SOURCE -
⟨

[Author Prev][Author Next][Thread Prev][Thread Next][Author Index][Thread Index]

Re: [tor-dev] Tor and slow DOS attacks



Thus spake Georg Koppen (g.koppen@xxxxxxxxx):

> today, I read that blog post:
> 
> http://www.guerilla-ciso.com/archives/2049
> 
> It is talking about the rise of slow DOS attacks and that Tor could play
> an important role in it (in fact the post links to an already existing
> tool for this attack properly configured to get used with Tor).
> As one of the defenses (granted the last one on his list) the author
> mentions:
> 
> "Block TOR exit nodes before the traffic reaches your webservers (IE, at
> layer 3/4)."

Heh, guy describes an attack that can bring down a webserver from a
coffeeshop and his solution is to block Tor. I love people like this.
If he was just listing it for completeness, he should also have
recommended a national open wireless and open proxy registry, so
everyone can block that too. You know, to stop attacks. At least it
was last on the list.. 

This attack definitely sounds like it should be mitigated by Apache
config options, and possibly also some form of load-based connection
pruning support in Apache itself for use when the server comes close
to the MaxClients limit.

> Well, as this is not good for the Tor network and makes it unnecessary
> easy for censors to argue for blocking Tor ("we just want to defend us
> against slow DOS attacks") I am wondering whether there is already some
> effort under way to detect and ban such kind of traffic. Or should there
> be such effort at all?

⟩

In the mailing list message above, which defense does the blog post's author list last against slow DOS attacks?

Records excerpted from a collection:

⟨

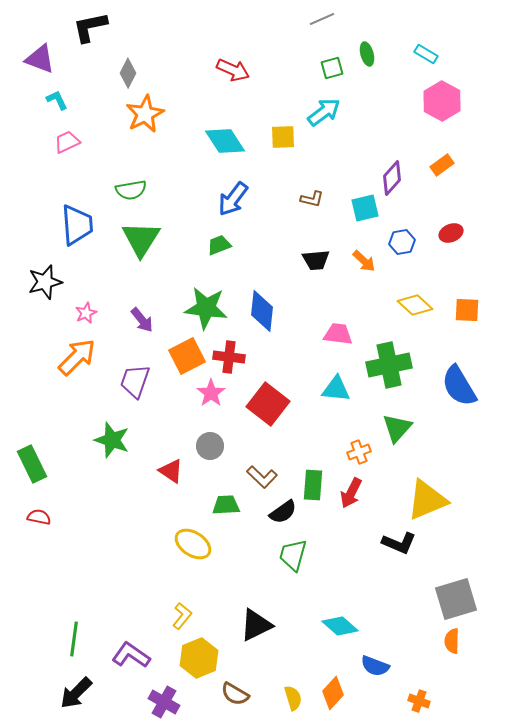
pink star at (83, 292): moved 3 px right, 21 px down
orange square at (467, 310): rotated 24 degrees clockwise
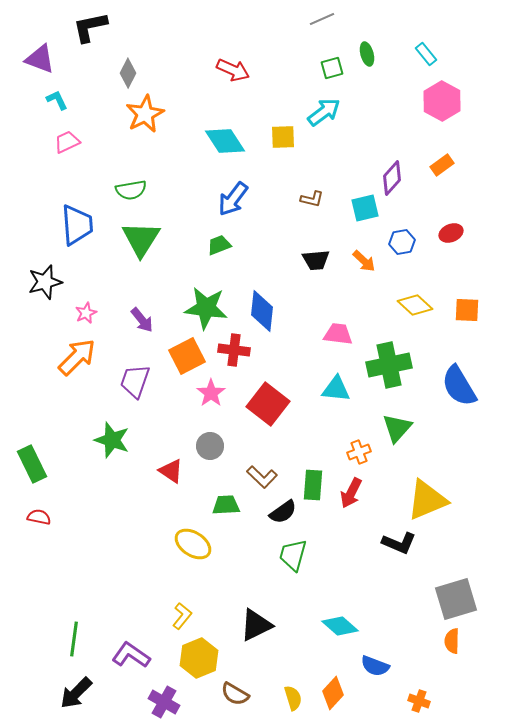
cyan rectangle at (426, 54): rotated 20 degrees clockwise
red cross at (229, 357): moved 5 px right, 7 px up
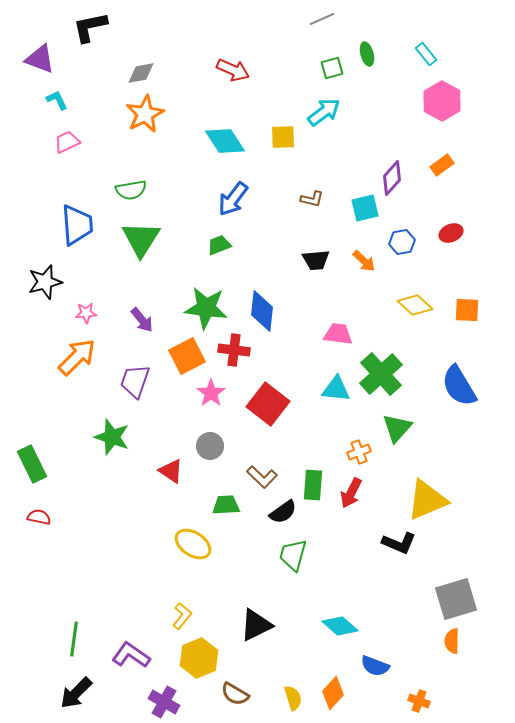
gray diamond at (128, 73): moved 13 px right; rotated 52 degrees clockwise
pink star at (86, 313): rotated 20 degrees clockwise
green cross at (389, 365): moved 8 px left, 9 px down; rotated 30 degrees counterclockwise
green star at (112, 440): moved 3 px up
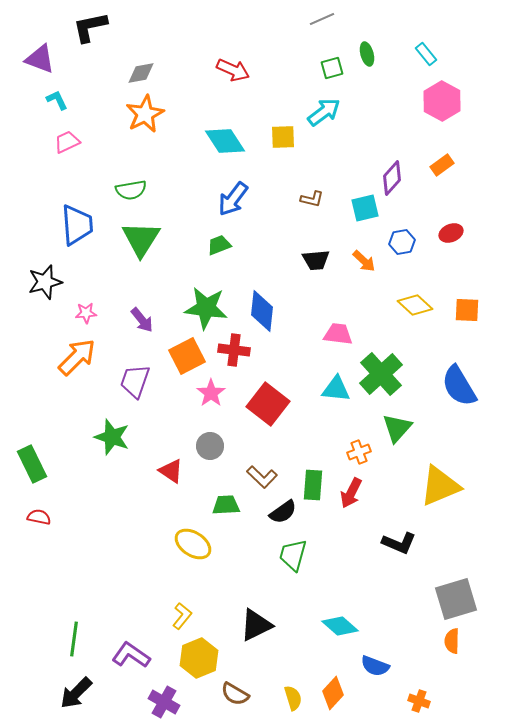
yellow triangle at (427, 500): moved 13 px right, 14 px up
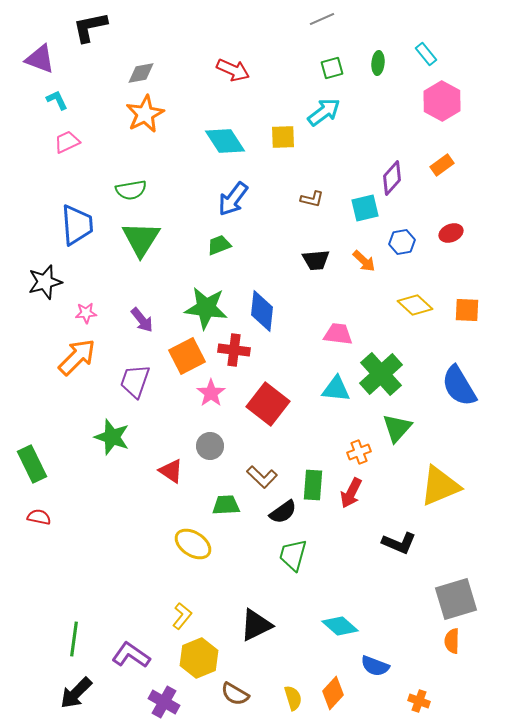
green ellipse at (367, 54): moved 11 px right, 9 px down; rotated 20 degrees clockwise
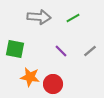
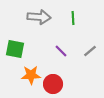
green line: rotated 64 degrees counterclockwise
orange star: moved 1 px right, 2 px up; rotated 12 degrees counterclockwise
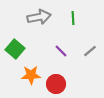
gray arrow: rotated 15 degrees counterclockwise
green square: rotated 30 degrees clockwise
red circle: moved 3 px right
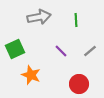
green line: moved 3 px right, 2 px down
green square: rotated 24 degrees clockwise
orange star: rotated 24 degrees clockwise
red circle: moved 23 px right
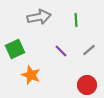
gray line: moved 1 px left, 1 px up
red circle: moved 8 px right, 1 px down
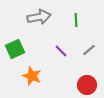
orange star: moved 1 px right, 1 px down
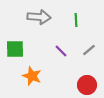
gray arrow: rotated 15 degrees clockwise
green square: rotated 24 degrees clockwise
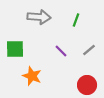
green line: rotated 24 degrees clockwise
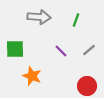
red circle: moved 1 px down
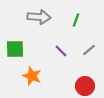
red circle: moved 2 px left
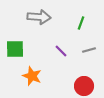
green line: moved 5 px right, 3 px down
gray line: rotated 24 degrees clockwise
red circle: moved 1 px left
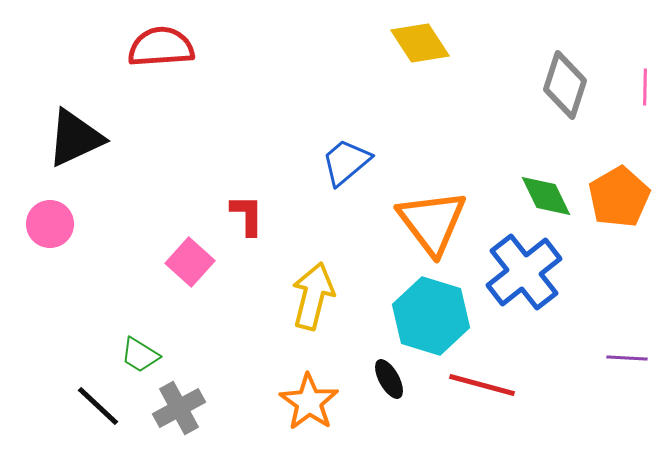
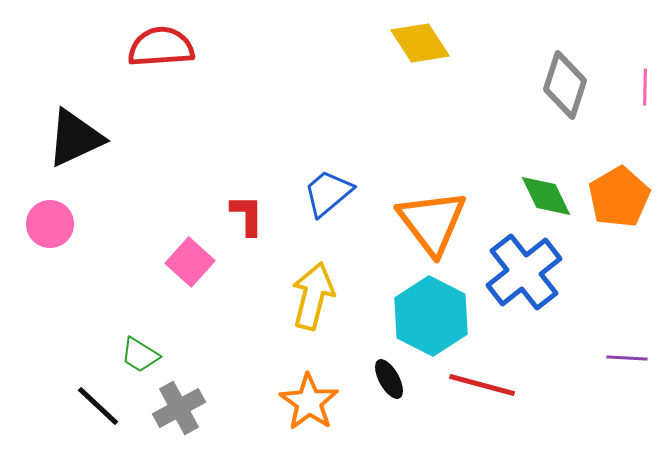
blue trapezoid: moved 18 px left, 31 px down
cyan hexagon: rotated 10 degrees clockwise
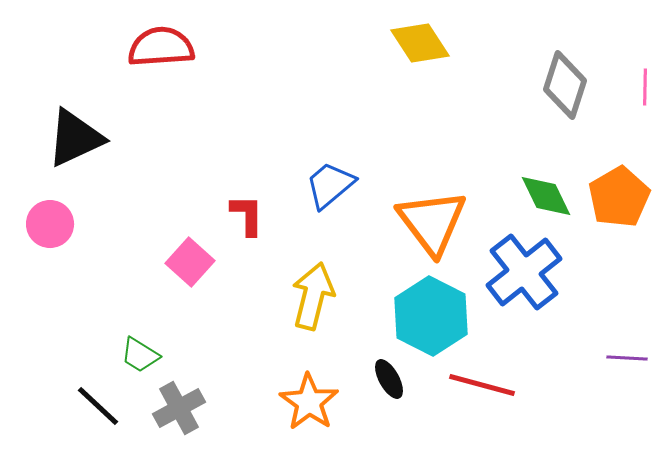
blue trapezoid: moved 2 px right, 8 px up
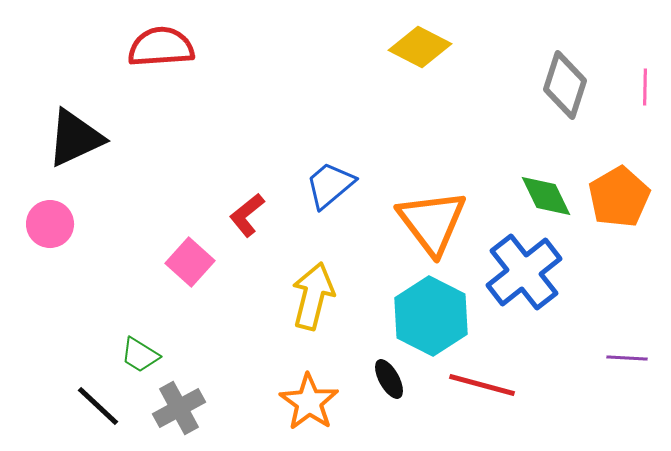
yellow diamond: moved 4 px down; rotated 30 degrees counterclockwise
red L-shape: rotated 129 degrees counterclockwise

⟩

RESULT OF THIS TASK - Blocking Tor exit nodes before the traffic reaches the webservers, at layer 3/4.